While it remains to be seen if 2023 will live up to its ominous press, consumers are “still in decent shape,” Fagan said.

“But baseline, the financial institution doing their part to connect the experience and, at least from a credit union’s perspective, having that financial well-being as part of that connected experience is really timely for what the consumer may go through over the next 12 to 18 months,” he added.

Read more: Credit Union Innovation: The Race to Meet Consumer Demand

Build Your Own Banking

What will become decisive in the coming year is where and when payments options are presented in the commerce flow for an optimal “build your own” experience.

“At least in the credit union segment, they’re pulling together FinTechs and multiple organizations to try and create a seamless experience, incorporating that data throughout that build with these different partners,” he said. “I think it becomes a big piece of the solution if they can do it right.”

PSCU is itself pursuing this kind of multifaceted innovation agenda, building certain solutions in-house and partnering with others for deep digital expertise to create personalized credit union (CU) products and services for a member base with a changing set of expectations.

As a credit union service organization (CUSO), PSCU’s work ends up benefitting its owner CUs and propagating new levels of digital personalization for smaller CUs lacking the resources.

“Once they get that sequence of players that create the optimal experience, then I think you really can use the data from a call center, the data from branch visits, the data from digital visits, to determine preferences and then build that member experience around what they learn,” he said.

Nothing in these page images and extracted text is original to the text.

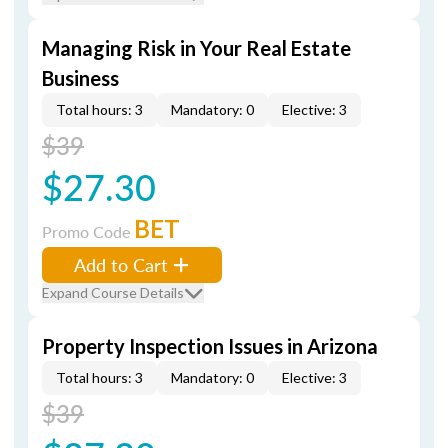
Managing Risk in Your Real Estate
Business
Total hours: 3
Mandatory: 0
Elective: 3
$39
$27.30
BET
Promo Code
Add to Cart
Expand Course Details
Property Inspection Issues in Arizona
Total hours: 3
Mandatory: 0
Elective: 3
$39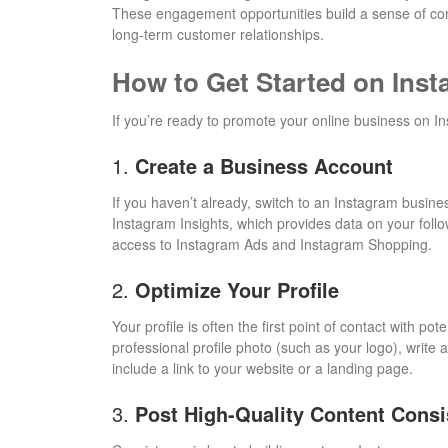
These engagement opportunities build a sense of com
long-term customer relationships.
How to Get Started on Ins
If you’re ready to promote your online business on In
1.
Create a Business Account
If you haven’t already, switch to an Instagram busine
Instagram Insights, which provides data on your fol
access to Instagram Ads and Instagram Shopping.
2.
Optimize Your Profile
Your profile is often the first point of contact with p
professional profile photo (such as your logo), write 
include a link to your website or a landing page.
3.
Post High-Quality Content Consi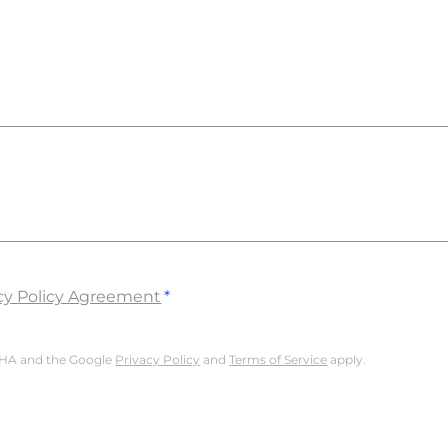
cy Policy Agreement
TCHA and the Google
Privacy Policy
and
Terms of Service
apply.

Fagan called this “journey mapping” — a critical element of what FIs more broadly must embrace to deliver the relevant loan or card offer to the ready consumer at the ideal moment.

This is becoming crucial as the Generation Z demographic group ascends to the cohort du jour, and everyone from merchants to banks to CUs learns how to serve younger borrowers or cardholders who have behaviors that differ greatly from their older millennial siblings.

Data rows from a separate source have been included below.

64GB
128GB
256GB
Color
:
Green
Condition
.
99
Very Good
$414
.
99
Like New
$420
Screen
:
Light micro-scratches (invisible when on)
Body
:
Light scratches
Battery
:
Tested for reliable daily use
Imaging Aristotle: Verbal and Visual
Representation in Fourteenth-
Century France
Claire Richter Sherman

Noting that Gen Z defines loyalty and community differently than any group before, Fagan said “if they’re not getting the personalization they’re looking for, they’re not hesitant to bank with a Facebook [or other entity] who you or I probably wouldn’t trust. That’s just what they’re into.”

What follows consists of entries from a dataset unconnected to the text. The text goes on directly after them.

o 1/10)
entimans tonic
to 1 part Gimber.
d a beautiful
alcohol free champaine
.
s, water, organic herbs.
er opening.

See more: Holiday Spending a Focus of New PSCU Payments Index Report

Tough Times Make Strong Companies

There’s no escaping the fact that 2023 will be a year of challenges, and CUs that have mastered the digital shift now have to manage for a year that is likely to be economically intense.

Saying that lending and mortgage refinance has been particularly strong in the past few years, Fagan is cautioning CUs to batten down for a potential storm in credit markets.

“Credit unions have been able to ride the lending wave while rates were so low, but they’re going to have to look to other means,” he said. “One of those things: Be on top of delinquencies. It’s my hope we don’t see that drastically go up, but that’s one of the likely outcomes” of a recession.

Even so, he also warned about the dangers of doing nothing if the economy tanks. From such times has come huge growth historically, and CUs must position for that as well.

“Don’t look to pull back, look to accelerate. Take the opportunity to enhance what are very antiquated lending practices. Let’s get into using data to make some of those informed decisions,” he said, adding, “I would say look at it as a year that could transition us into that true future of connected experiences” to lock in loyalty from consumers by using data and innovation.

“You get strong companies that come out of difficult times, and credit unions are well positioned to do that,” he said.